There were craft projects and new hobbies to try. It was basically a poor man's Blue Peter. The theme tune consisted of a group of very loud, shouty children yelling:

"Why don't you? Why don't you? (Repeat endless times)

Why don't you just switch off your T.V. set and go and do something less boring instead?"


To the child moaning about their constant boredom, the response was clear. Get off your backside and do something instead, you're choosing to be bored.


For many kids, boredom is their default setting. For me, worry has often been a default setting and so this week the word "instead" has featured highly. In part one, we looked at our worry triggers, and this week we're starting to consider whether we have a choice to do something else instead when we are tempted to worry.


I've seen lots of things on Facebook recently about how people only show the highlights of their lives. I've been guilty of that this week. I found out I have a partial scholarship to complete a theology degree, and I was so excited to share my good news on facebook. I didn't share that most of the week has been pretty rubbish.

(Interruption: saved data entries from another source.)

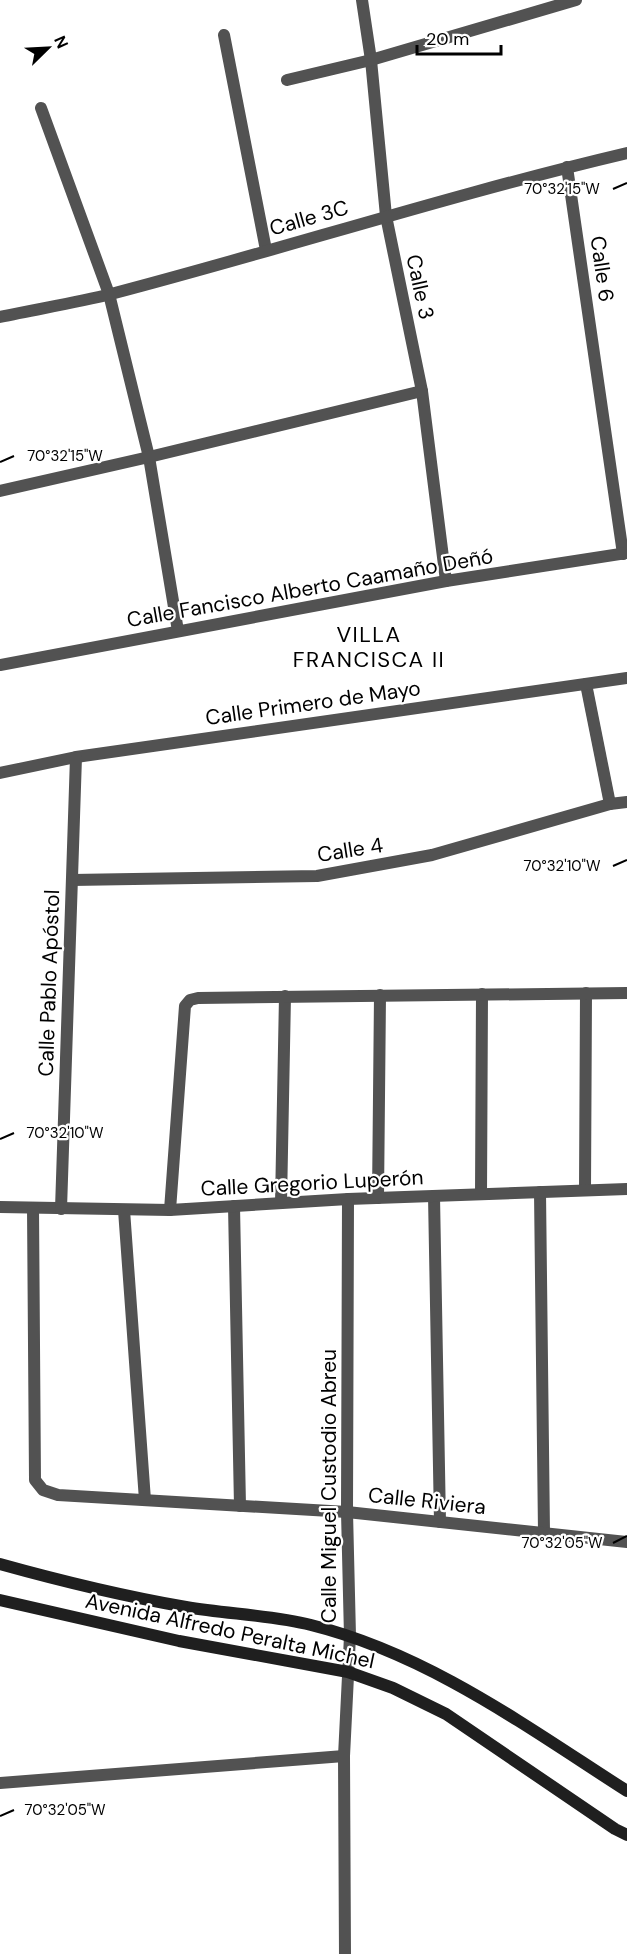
<svg xmlns="http://www.w3.org/2000/svg" width="627" height="1954" font-family="'DM Sans',sans-serif">
	<style>
		.lines { fill: none; stroke-linecap: round; stroke-linejoin: round }
		.street { stroke: #525252; stroke-width: 12 }
		.secondary { stroke: #1f1f1f; stroke-width: 12 }
		.ticks { fill: none; stroke: #000; stroke-width: 2 }
		.labels { text-anchor: middle; dominant-baseline: central; stroke-width: 4.5; stroke-linejoin: round; paint-order: stroke }
		.street-label { font-size: 21px; fill: #000; stroke: #fff }
		.neighbourhood-label { font-size: 22px; letter-spacing: 1.5px; fill: #000; stroke: #fff }
		.ticks-label { font-size: 15px; text-anchor: middle; fill: #000; stroke: #fff; stroke-width: 4.5; stroke-linejoin: round; paint-order: stroke }
	</style>
	<rect width="100%" height="100%" fill="#fff"/>
	<g class="lines">
		<g class="street">
			<path d="M 362,0 L 371,60 L 386,216 L 422,391 L 446,581"/>
			<path d="M 224,35 L 266,250"/>
			<path d="M 287,80 L 371,60 L 576,0"/>
			<path d="M 41,108 L 109,294 L 149,457 L 178,631"/>
			<path d="M 567,167 L 623,554"/>
			<path d="M 0,317 C 37,309 74,303 111,294 C 283,249 453,194 627,153"/>
			<path d="M 0,491 L 149,457 L 422,391"/>
			<path d="M 0,665 L 446,581 L 627,553"/>
			<path d="M 586,684 L 610,804"/>
			<path d="M 0,773 L 76,757 L 627,678"/>
			<path d="M 72,880 L 317,876 L 432,855 L 610,804 L 627,802"/>
			<path d="M 585,1190 L 586,993"/>
			<path d="M 540,1192 L 544,1533"/>
			<path d="M 481,1194 L 482,994"/>
			<path d="M 434,1196 L 440,1522"/>
			<path d="M 378,1198 L 380,995"/>
			<path d="M 281,1203 L 285,996"/>
			<path d="M 234,1206 L 240,1506"/>
			<path d="M 0,1207 L 170,1210 L 348,1199 L 627,1189"/>
			<path d="M 33,1208 L 35,1480 L 43,1490 L 58,1495 L 347,1512 L 627,1542"/>
			<path d="M 61,1209 L 76,757"/>
			<path d="M 124,1210 L 145,1500"/>
			<path d="M 170,1210 L 185,1006 L 190,1000 L 198,998 L 627,993"/>
			<path d="M 0,1783 L 344,1756"/>
			<path d="M 345,1954 L 344,1756 L 350,1636 L 347,1512 L 348,1199"/>
		</g>
		<g class="secondary">
			<path d="M 0,1564 C 61,1581 123,1596 186,1607 C 226,1614 272,1615 311,1625 C 428,1654 527,1727 627,1791"/>
			<path d="M 0,1600 L 179,1641 L 348,1672 L 393,1688 L 446,1714 L 615,1829 L 627,1835"/>
		</g>
	</g>
	<path class="ticks" d="M 613,189 L 627,183M 0,462 L 14,456M 613,866 L 627,860M 0,1139 L 14,1133M 613,1543 L 627,1536M 0,1816 L 14,1810"/>
	<g class="labels">
		<g class="street-label">
			<text transform="translate(309 218) rotate(-16)">Calle 3C</text>
			<text transform="translate(602 269) rotate(82)">Calle 6</text>
			<text transform="translate(420 287) rotate(78)">Calle 3</text>
			<text transform="translate(310 588) rotate(-10)">Calle Fancisco Alberto Caamaño Deñó</text>
			<text transform="translate(313 703) rotate(-8)">Calle Primero de Mayo</text>
			<text transform="translate(350 850) rotate(-9)">Calle 4</text>
			<text transform="translate(49 983) rotate(-88)">Calle Pablo Apóstol</text>
			<text transform="translate(312 1183) rotate(-3)">Calle Gregorio Luperón</text>
			<text transform="translate(329 1486) rotate(-90)">Calle Miguel Custodio Abreu</text>
			<text transform="translate(427 1501) rotate(6)">Calle Riviera</text>
			<text transform="translate(230 1631) rotate(12)">Avenida Alfredo Peralta Michel</text>
		</g>
		<g class="neighbourhood-label">
			<text x="369" y="634">VILLA<tspan x="369" dy="25">FRANCISCA II</tspan></text>
		</g>
	</g>
	<g class="ticks-label">
		<text x="562" y="194">70°32'15"W</text>
		<text x="65" y="461">70°32'15"W</text>
		<text x="562" y="871">70°32'10"W</text>
		<text x="65" y="1138">70°32'10"W</text>
		<text x="562" y="1548">70°32'05"W</text>
		<text x="65" y="1815">70°32'05"W</text>
	</g>
	<g transform="translate(48 48) rotate(66)" stroke="#ffffff" stroke-width="4.5" paint-order="stroke">
	<path d="M0-4.5L10 22L0 15L-10 22Z" fill="#000000"/>
	<text y="-9" font-size="16" font-weight="bold" text-anchor="middle" fill="#000000">N</text>
	</g>
	<path d="M417 45v9h84v-9" fill="none" stroke="#000000" stroke-width="3"/>
	<text x="426" y="45" font-size="18" fill="#000000" stroke="#ffffff" stroke-width="4.5" paint-order="stroke">20 m</text>
</svg>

Since my early twenties, I've been ill a lot. I'm incredibly grateful that it's never been anything life-threatening, but it's certainly affected my quality of life. It's been put down to stress, being "run down" and a whole host of other things including dietary issues and mental health issues. I've had every test, tried every diet, and done everything the health professionals have asked of me, and nothing has made a significant difference. Over time I bought into the narrative that I was making a fuss, that I was weak and on many occasions, I kept quiet when I felt at my worst to avoid the hypochondriac label. Over the summer, I finally received a diagnosis, based on a test that showed without a shadow of a doubt that all my health complaints were legitimate. The relief was overwhelming. I was warned that the month's course of medication would make me feel all the worst symptoms of my illness, but I decided I would push through anyway. 


I'm now two weeks into the tablets, and it's been very unpleasant! I've also had to battle with the same old narrative. I've played down the impact of the medication as I was worried people would think it was yet another one of my many illnesses. When I feel like this, it's so easy for me to start on a downward spiral, but this week the word "instead" has come back to me repeatedly. By reflecting on my worries last week, I recognised that when it comes to feeling ill, I still need the validation of others to confirm that what I feel is legitimate. This isn't helpful for me, so why don't I do something else instead? This week I have battled to make different choices whenever the old feelings have returned. I haven't succeeded every time, but I have chosen to turn off the old programme running in my mind and decided to do something else instead!


As you look at your list of worry triggers, which one do you particularly want to focus on? 


Over the next few parts of this blog, we'll explore more about what Paul suggests we should do instead of worrying. For now, recognising that a behaviour needs to stop and that we have a choice to do something instead is a big step forward.


Don't be anxious about things; instead, pray. Pray about everything. He longs to hear your requests, so talk to God about your needs and be thankful for what has come. And know that the peace of God (a peace that is beyond any and all of our human understanding) will stand watch over your hearts and minds in Jesus, the Anointed One.